Photographie non attribuée, Oscar Pistorius, s.d. |
Si l'on devait analyser un grand esprit et un champion national de boxe du point de vue psychotechnique, il est probable que leur astuce, leur courage, leur précision, leur puissance combinatoire comme la rapidité de leurs réactions sur le terrain qui leur importe, seraient en effet les mêmes; bien plus, il est à prévoir que les vertus et les capacités qui font leur succès à chacun ne les distingueraient pas beaucoup de tel célèbre steeple-chaser; on ne doit pas sous-estimer les qualités considérables qu'il faut mettre en jeu pour sauter une haie. Puis un cheval et un champion de boxe ont encore cet autre avantage sur un grand esprit, que leurs exploits et leur importance peuvent se mesurer sans contestation possible et que le meilleur d'entre eux est véritablement reconnu comme tel; ainsi donc, le sport et l'objectivité ont pu évincer à bon droit les idées démodées qu'on se faisait jusqu'à eux du génie et de la grandeur humaine.
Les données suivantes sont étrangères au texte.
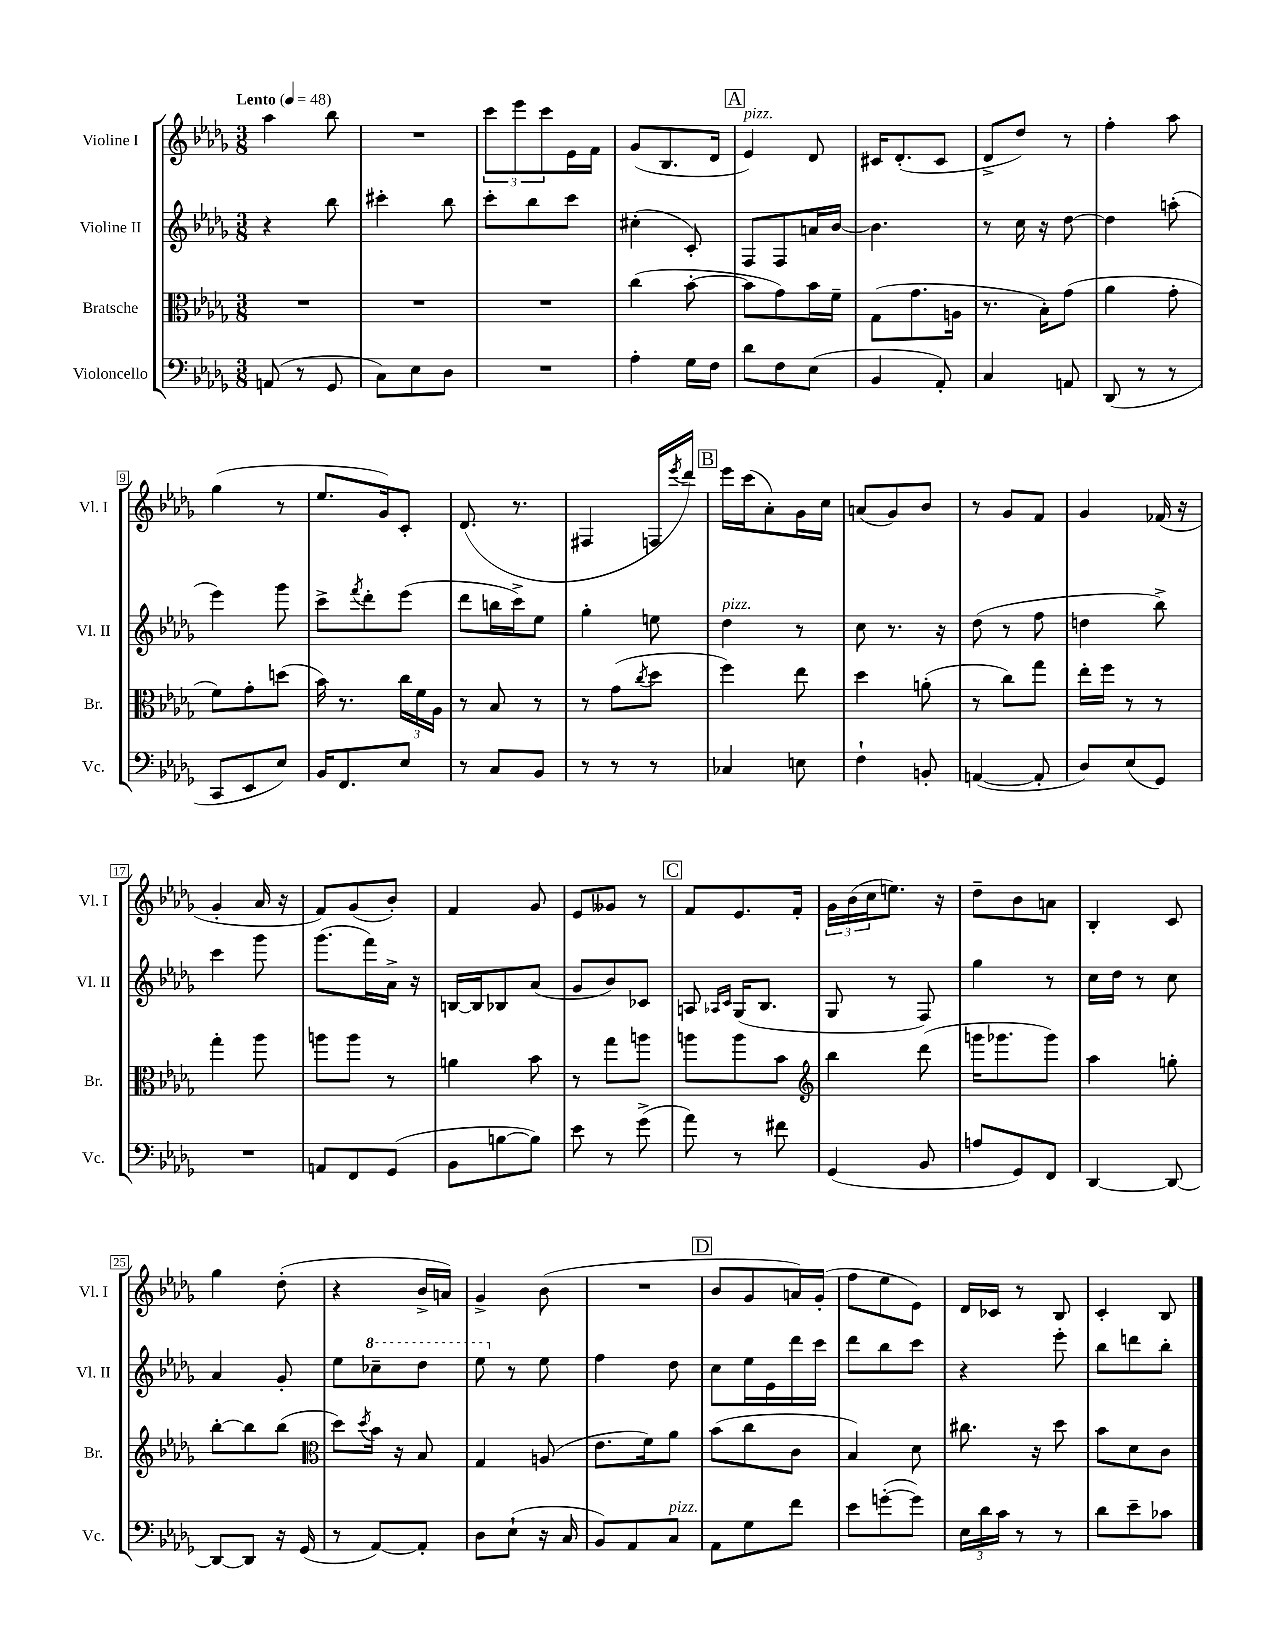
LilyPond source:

<<
\new StaffGroup <<
\new Staff = "s0" \with { instrumentName = "Violine I" shortInstrumentName = "Vl. I" } {
    \clef treble \key des \major \numericTimeSignature \time 3/8 \tempo "Lento" 4 = 48
    aes''4 bes''8 |
    R4. |
    \tuplet 3/2 { c'''8 ees'''8 c'''8 } ees'16 f'16 |
    ges'8( bes8. des'16 |
    \mark \markup { \box "A" } ees'4^\markup { \italic "pizz." }) des'8 |
    cis'16 des'8.-.( cis'8 |
    des'8-> des''8) r8 |
    f''4-. aes''8 |
    ges''4( r8 |
    ees''8. ges'16) c'8-. |
    des'8.( r8. |
    fis4 f16 \acciaccatura { ees'''8 } des'''16) |
    \mark \markup { \box "B" } ees'''16 c'''16( aes'8-.) ges'16 c''16 |
    a'8( ges'8) bes'8 |
    r8 ges'8 f'8 |
    ges'4 fes'16( r16 |
    ges'4-. aes'16 r16 |
    f'8) ges'8( bes'8-.) |
    f'4 ges'8 |
    ees'8 geses'8 r8 |
    \mark \markup { \box "C" } f'8 ees'8. f'16-. |
    \tuplet 3/2 { ges'16 bes'16( c''16 } e''8.) r16 |
    des''8-- bes'8 a'8 |
    bes4-. c'8 |
    ges''4 des''8-.( |
    r4 bes'16-> a'16) |
    ges'4-> bes'8( |
    R4. |
    \mark \markup { \box "D" } bes'8 ges'8 a'16) ges'16-.( |
    f''8 ees''8 ees'8) |
    des'16 ces'16 r8 bes8 |
    c'4-. bes8 \bar "|." |
}
\new Staff = "s1" \with { instrumentName = "Violine II" shortInstrumentName = "Vl. II" } {
    \clef treble \key des \major \numericTimeSignature \time 3/8
    r4 bes''8 |
    cis'''4-. bes''8 |
    c'''8-. bes''8 c'''8 |
    cis''4-.( c'8-.) |
    \mark \markup { \box "A" } f8 f8 a'16 bes'16~ |
    bes'4. |
    r8 c''16 r16 des''8~ |
    des''4 a''8-.( |
    ees'''4) ges'''8 |
    c'''8-> \acciaccatura { f'''8 } des'''8-. ees'''8( |
    des'''8 b''16 c'''16->) ees''8 |
    ges''4-. e''8 |
    \mark \markup { \box "B" } des''4^\markup { \italic "pizz." } r8 |
    c''8 r8. r16 |
    des''8( r8 f''8 |
    d''4 bes''8->) |
    c'''4 ges'''8 |
    ges'''8.( f'''16) aes'16-> r16 |
    b16~ b16 bes8 aes'8( |
    ges'8 bes'8) ces'8 |
    \mark \markup { \box "C" } a8 \grace { aes16 c'16 } ges16( bes8. |
    ges8 r8 f8) |
    ges''4 r8 |
    c''16 des''16 r8 c''8 |
    aes'4 ges'8-. |
    ees''8 \ottava #1 ces'''8-- des'''8 |
    ees'''8 \ottava #0 r8 ees''8 |
    f''4 des''8 |
    \mark \markup { \box "D" } c''8 ees''16 ees'16 des'''16 c'''16 |
    des'''8 bes''8 c'''8 |
    r4 ees'''8-. |
    bes''8 d'''8 bes''8-. \bar "|." |
}
\new Staff = "s2" \with { instrumentName = "Bratsche" shortInstrumentName = "Br." } {
    \clef alto \key des \major \numericTimeSignature \time 3/8
    R4. |
    R4. |
    R4. |
    c''4( bes'8~-. |
    \mark \markup { \box "A" } bes'8 ges'8) bes'16 f'16-- |
    ges8( ges'8. a16 |
    r8. bes16-.) ges'8( |
    aes'4 ges'8-. |
    f'8) ges'8-. d''8( |
    bes'16) r8. \tuplet 3/2 { c''16 f'16 aes16 } |
    r8 bes8 r8 |
    r8 ges'8( \acciaccatura { c''8 } des''8 |
    \mark \markup { \box "B" } f''4) ees''8 |
    des''4 a'8-.( |
    r8 c''8) ges''8 |
    ees''16-. f''16 r8 r8 |
    ges''4-. aes''8 |
    a''8 a''8 r8 |
    a'4 bes'8 |
    r8 ges''8 a''8 |
    \mark \markup { \box "C" } a''8 a''8 bes'8 |
    \clef treble bes''4 des'''8( |
    g'''16 ges'''8. ges'''8) |
    aes''4 g''8-. |
    bes''8~-. bes''8 bes''8( |
    \clef alto des''8) \acciaccatura { des''8 } bes'16 r16 bes8 |
    ges4 a8( |
    ees'8. f'16) aes'8 |
    \mark \markup { \box "D" } bes'8( c''8 c'8 |
    bes4) des'8 |
    cis''8. r16 des''8 |
    bes'8 des'8 c'8 \bar "|." |
}
\new Staff = "s3" \with { instrumentName = "Violoncello" shortInstrumentName = "Vc." } {
    \clef bass \key des \major \numericTimeSignature \time 3/8
    a,8( r8 ges,8 |
    c8) ees8 des8 |
    R4. |
    aes4-. ges16 f16 |
    \mark \markup { \box "A" } des'8 f8 ees8( |
    bes,4 aes,8-.) |
    c4 a,8 |
    des,8( r8 r8 |
    c,8 ees,8 ees8) |
    bes,16 f,8. ees8 |
    r8 c8 bes,8 |
    r8 r8 r8 |
    \mark \markup { \box "B" } ces4 e8 |
    f4-! b,8-. |
    a,4~( a,8-. |
    des8) ees8( ges,8) |
    R4. |
    a,8 f,8 ges,8( |
    bes,8 b8~ b8) |
    ees'8 r8 ges'8->( |
    \mark \markup { \box "C" } aes'8) r8 fis'8 |
    ges,4( bes,8 |
    a8 ges,8) f,8 |
    des,4~ des,8~ |
    des,8~ des,8 r16 ges,16( |
    r8 aes,8~) aes,8-. |
    des8 ees8-!( r16 c16 |
    bes,8) aes,8 c8^\markup { \italic "pizz." } |
    \mark \markup { \box "D" } aes,8 ges8 f'8 |
    ees'8 g'8~-.( g'8) |
    \tuplet 3/2 { ees16 des'16 c'16 } r8 r8 |
    des'8 ees'8-- ces'8 \bar "|." |
}
>>
>>
\layout { \context { \Score \override BarNumber.stencil = #(make-stencil-boxer 0.1 0.3 ly:text-interface::print) } }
En ce qui concerne Ulrich, on doit même dire qu'il avait été de quelques années en avance sur son temps dans ce domaine. Car c'est précisément de la manière dont on améliore ses performances d'une victoire, d'un centimètre ou d'un kilo, qu'il avait pratiqué la science. Son esprit devait prouver son acuité et sa force, et il avait fourni un travail de force. Ce plaisir qu'il prenait à la puissance de l'esprit était comme une attente, un jeu belliqueux, une sorte de droit imprécis, mais impérieux sur l'avenir. Il ne savait pas bien à quoi le mènerait cette puissance; on en pouvait faire tout ou rien, devenir grâce à elle un criminel ou le sauveur du monde. Telle est bien plus ou moins, en général, la situation psychique qui assure au monde des machines et des découvertes des renforts toujours frais.
Robert Musil, traduit de l'allemand par Philippe Jaccottet, L'Homme Sans Qualités, Tome 1, Éditions Seuil, collection Points, 1956 (2004), p.78.